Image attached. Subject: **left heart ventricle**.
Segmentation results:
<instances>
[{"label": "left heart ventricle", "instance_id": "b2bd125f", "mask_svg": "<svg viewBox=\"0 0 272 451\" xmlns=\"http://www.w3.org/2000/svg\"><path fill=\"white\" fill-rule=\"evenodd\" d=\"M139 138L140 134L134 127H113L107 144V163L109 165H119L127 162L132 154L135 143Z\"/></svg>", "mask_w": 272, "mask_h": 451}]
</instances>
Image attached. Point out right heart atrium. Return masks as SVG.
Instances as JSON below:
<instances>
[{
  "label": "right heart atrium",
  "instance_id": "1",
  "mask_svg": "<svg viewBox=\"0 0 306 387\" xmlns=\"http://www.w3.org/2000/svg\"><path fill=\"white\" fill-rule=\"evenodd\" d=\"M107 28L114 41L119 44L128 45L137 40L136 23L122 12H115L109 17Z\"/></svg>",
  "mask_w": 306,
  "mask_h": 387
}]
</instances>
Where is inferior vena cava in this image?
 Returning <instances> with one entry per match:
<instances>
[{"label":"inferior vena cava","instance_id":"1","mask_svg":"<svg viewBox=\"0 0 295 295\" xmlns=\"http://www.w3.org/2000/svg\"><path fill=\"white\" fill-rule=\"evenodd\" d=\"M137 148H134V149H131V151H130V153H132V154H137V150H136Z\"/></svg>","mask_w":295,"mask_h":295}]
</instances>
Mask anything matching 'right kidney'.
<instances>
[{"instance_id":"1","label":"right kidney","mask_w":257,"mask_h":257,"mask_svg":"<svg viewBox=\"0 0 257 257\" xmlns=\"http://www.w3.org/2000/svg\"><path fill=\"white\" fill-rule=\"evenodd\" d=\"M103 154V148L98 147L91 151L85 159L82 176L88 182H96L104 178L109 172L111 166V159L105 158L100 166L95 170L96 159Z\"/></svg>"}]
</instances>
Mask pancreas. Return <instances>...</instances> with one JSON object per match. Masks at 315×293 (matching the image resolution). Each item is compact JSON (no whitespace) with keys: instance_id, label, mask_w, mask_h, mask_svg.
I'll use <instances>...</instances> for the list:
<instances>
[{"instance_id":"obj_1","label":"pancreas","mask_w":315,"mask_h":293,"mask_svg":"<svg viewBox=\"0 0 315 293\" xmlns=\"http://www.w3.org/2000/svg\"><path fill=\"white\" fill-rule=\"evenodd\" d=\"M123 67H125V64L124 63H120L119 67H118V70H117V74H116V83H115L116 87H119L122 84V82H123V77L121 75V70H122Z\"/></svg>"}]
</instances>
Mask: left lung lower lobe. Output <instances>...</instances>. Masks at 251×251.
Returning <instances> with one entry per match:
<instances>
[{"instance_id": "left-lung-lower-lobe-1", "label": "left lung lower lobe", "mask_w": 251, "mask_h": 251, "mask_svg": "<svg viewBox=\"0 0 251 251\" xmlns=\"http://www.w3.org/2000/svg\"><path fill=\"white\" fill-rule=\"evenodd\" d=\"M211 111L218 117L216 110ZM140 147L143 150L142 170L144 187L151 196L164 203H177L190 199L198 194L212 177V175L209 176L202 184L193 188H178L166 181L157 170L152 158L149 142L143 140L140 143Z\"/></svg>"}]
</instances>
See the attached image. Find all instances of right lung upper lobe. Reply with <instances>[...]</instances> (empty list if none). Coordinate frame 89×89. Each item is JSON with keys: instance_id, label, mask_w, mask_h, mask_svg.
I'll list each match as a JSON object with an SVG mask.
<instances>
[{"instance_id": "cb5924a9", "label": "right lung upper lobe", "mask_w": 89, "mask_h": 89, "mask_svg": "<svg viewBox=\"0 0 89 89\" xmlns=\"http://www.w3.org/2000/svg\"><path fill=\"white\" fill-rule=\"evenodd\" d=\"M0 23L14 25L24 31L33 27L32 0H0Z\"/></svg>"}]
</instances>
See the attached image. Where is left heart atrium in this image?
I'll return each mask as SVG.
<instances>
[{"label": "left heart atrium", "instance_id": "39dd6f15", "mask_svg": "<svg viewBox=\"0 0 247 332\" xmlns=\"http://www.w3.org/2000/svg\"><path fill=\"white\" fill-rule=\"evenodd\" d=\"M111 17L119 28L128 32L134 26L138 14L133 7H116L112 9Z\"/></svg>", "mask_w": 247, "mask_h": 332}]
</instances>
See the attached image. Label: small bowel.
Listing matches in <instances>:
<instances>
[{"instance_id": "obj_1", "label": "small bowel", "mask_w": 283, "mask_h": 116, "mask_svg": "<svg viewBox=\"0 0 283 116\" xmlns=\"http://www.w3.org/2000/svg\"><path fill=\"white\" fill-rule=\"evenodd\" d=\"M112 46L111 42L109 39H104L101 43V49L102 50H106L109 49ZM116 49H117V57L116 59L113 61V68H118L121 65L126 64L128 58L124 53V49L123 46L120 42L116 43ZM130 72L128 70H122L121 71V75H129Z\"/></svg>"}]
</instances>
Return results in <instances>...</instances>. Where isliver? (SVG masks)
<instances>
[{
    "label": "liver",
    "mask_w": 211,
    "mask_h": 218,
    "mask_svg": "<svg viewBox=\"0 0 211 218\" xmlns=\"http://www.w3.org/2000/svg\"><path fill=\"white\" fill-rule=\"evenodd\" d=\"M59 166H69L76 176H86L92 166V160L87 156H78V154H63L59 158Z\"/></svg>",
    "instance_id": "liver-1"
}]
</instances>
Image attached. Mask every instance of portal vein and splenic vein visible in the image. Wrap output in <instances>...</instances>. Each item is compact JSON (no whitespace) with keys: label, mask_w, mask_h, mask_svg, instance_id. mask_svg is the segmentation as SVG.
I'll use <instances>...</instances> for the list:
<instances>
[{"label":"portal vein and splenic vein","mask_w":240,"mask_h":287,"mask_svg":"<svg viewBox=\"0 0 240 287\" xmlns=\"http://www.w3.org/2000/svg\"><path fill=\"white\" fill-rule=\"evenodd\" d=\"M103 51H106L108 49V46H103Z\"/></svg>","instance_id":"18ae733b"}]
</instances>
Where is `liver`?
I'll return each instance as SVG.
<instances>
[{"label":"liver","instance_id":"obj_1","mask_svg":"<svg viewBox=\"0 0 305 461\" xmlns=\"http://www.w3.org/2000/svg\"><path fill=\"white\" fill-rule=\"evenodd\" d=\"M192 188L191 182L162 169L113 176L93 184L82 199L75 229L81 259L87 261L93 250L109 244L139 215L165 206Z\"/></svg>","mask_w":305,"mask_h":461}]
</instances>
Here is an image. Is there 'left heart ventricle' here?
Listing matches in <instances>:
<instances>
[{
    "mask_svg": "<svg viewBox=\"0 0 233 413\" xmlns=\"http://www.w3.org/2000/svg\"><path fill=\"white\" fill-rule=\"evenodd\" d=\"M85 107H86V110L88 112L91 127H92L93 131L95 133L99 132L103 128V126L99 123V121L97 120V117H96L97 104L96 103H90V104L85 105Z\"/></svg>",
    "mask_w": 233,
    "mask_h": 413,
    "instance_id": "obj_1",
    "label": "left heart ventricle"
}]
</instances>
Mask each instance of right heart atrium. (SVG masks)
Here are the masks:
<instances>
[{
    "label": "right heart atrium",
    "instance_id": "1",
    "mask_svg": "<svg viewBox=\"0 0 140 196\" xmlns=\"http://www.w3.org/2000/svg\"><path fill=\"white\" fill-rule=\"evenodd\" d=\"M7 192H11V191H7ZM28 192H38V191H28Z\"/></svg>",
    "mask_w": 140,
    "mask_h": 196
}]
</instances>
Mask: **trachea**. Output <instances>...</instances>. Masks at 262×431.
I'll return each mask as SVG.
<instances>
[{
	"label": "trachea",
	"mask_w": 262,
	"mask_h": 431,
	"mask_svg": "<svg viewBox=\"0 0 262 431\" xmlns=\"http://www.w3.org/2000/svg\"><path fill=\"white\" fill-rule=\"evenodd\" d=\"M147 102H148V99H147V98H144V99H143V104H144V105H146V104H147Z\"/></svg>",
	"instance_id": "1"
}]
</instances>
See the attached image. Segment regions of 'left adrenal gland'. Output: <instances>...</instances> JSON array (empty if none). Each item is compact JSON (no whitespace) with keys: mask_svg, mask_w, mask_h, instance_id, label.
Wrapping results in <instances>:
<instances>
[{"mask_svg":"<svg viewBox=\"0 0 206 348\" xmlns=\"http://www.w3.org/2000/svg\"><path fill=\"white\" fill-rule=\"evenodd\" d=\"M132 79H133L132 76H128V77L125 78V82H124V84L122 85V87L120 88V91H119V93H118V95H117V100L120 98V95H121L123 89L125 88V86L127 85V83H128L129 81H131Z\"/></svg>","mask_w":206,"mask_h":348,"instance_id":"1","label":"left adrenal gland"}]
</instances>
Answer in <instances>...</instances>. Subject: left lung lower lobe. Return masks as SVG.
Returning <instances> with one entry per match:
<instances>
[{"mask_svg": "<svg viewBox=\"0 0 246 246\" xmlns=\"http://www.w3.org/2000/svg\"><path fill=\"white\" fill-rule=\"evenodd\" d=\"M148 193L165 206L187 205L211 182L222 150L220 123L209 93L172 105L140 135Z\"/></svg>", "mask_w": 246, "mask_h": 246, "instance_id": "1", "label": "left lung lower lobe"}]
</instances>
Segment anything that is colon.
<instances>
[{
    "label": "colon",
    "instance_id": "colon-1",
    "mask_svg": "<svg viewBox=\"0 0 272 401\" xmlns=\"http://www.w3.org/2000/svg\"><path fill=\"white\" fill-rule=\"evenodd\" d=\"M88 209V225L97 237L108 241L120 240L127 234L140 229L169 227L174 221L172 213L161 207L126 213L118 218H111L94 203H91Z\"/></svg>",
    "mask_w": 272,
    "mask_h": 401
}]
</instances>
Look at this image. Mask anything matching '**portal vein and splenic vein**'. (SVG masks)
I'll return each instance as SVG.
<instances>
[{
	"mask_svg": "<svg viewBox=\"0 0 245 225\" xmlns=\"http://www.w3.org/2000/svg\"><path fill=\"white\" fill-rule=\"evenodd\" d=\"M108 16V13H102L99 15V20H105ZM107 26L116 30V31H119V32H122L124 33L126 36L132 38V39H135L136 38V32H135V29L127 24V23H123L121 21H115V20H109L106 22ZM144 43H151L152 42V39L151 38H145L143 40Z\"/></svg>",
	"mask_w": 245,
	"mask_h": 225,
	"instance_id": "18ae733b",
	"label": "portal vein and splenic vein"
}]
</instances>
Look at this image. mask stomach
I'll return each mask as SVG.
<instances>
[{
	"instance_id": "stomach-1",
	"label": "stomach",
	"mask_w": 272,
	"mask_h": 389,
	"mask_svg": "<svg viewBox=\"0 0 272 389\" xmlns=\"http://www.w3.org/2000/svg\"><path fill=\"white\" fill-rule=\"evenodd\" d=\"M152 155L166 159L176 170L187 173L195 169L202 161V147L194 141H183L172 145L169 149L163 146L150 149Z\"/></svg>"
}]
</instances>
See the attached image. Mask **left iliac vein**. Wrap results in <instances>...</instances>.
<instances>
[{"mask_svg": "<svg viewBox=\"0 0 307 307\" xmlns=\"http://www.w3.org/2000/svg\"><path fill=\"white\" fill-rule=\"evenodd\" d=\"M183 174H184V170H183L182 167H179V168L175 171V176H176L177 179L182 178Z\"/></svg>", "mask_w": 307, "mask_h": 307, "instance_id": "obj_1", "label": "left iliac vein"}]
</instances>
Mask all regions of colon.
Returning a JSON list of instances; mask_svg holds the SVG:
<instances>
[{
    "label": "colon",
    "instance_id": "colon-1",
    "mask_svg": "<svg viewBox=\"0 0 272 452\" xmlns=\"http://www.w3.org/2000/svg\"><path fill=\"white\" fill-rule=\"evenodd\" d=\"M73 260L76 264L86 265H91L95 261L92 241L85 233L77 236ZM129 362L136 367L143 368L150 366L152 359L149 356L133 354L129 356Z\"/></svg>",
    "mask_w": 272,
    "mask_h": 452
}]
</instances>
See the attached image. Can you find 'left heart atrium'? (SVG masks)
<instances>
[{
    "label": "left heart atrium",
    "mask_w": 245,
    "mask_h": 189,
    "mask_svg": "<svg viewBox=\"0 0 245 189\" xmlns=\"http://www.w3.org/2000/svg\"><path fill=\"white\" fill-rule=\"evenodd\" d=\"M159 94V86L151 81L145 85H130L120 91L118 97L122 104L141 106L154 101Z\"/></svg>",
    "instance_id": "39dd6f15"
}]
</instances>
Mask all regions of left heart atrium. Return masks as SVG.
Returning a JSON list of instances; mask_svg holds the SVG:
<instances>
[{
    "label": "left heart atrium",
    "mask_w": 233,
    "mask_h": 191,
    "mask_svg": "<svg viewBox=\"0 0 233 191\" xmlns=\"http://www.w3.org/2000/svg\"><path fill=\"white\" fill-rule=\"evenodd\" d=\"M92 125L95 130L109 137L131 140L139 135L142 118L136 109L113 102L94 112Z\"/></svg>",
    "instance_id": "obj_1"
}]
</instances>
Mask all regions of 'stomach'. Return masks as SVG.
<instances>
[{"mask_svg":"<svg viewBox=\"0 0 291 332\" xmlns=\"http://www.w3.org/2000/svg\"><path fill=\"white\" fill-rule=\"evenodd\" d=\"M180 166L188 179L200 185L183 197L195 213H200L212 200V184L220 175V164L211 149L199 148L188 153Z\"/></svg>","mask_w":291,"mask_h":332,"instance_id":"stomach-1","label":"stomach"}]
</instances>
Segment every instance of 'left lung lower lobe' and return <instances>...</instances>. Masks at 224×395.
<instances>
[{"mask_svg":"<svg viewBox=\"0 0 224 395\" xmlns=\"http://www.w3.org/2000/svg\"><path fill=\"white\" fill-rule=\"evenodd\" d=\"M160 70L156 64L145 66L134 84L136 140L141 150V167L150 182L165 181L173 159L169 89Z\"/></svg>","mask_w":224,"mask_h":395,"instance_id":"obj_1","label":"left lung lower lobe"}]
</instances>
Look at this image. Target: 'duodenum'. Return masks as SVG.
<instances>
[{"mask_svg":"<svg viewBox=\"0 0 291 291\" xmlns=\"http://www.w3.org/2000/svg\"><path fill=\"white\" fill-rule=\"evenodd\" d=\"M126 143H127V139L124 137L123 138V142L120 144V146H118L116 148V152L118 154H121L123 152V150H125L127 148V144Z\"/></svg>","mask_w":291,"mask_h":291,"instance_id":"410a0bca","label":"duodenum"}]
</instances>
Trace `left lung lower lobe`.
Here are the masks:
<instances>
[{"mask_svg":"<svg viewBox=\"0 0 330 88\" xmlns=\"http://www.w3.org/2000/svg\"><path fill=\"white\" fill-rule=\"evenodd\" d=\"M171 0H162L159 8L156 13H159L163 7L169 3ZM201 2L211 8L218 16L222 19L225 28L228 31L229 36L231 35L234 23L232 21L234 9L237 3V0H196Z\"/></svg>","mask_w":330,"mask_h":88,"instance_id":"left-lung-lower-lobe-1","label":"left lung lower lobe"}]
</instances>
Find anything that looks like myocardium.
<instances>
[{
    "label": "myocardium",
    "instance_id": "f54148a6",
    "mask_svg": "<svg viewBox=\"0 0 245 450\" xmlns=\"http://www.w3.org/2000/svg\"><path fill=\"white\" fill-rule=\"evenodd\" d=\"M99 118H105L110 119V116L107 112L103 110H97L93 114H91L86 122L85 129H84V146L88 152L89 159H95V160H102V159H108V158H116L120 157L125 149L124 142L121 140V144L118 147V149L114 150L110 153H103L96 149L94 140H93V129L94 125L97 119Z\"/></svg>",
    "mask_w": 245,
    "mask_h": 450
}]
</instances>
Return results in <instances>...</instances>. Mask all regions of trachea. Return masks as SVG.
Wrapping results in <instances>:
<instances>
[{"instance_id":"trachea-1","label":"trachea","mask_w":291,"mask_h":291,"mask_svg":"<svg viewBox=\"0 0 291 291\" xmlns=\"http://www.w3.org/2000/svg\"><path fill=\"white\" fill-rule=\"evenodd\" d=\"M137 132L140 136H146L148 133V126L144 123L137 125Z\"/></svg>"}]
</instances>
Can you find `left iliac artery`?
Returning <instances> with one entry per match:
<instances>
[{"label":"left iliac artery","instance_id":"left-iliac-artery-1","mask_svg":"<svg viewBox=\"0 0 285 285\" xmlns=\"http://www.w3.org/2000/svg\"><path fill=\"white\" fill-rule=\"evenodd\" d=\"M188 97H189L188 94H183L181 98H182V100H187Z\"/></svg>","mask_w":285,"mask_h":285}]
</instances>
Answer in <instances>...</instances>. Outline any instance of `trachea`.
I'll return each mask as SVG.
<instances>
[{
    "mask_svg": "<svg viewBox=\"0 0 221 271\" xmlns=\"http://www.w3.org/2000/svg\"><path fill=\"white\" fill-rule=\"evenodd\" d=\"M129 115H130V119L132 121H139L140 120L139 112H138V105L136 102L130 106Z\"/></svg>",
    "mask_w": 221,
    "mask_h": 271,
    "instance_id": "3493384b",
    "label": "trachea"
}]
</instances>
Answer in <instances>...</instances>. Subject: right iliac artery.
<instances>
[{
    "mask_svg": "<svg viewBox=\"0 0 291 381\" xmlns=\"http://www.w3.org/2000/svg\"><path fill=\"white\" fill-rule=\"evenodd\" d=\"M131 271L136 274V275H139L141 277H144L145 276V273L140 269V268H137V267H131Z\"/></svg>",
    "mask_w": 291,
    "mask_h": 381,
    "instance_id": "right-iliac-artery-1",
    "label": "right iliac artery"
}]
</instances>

::::

- [Exercise objective]: Update the lines from the one that contains "Answer in <instances>...</instances>. Subject: right" through the end of the material, changing "Subject" to "Target" and leaving everything else unchanged.

- [Exercise solution]:
Answer in <instances>...</instances>. Target: right iliac artery.
<instances>
[{
    "mask_svg": "<svg viewBox=\"0 0 291 381\" xmlns=\"http://www.w3.org/2000/svg\"><path fill=\"white\" fill-rule=\"evenodd\" d=\"M131 271L136 274V275H139L141 277H144L145 276V273L140 269V268H137V267H131Z\"/></svg>",
    "mask_w": 291,
    "mask_h": 381,
    "instance_id": "right-iliac-artery-1",
    "label": "right iliac artery"
}]
</instances>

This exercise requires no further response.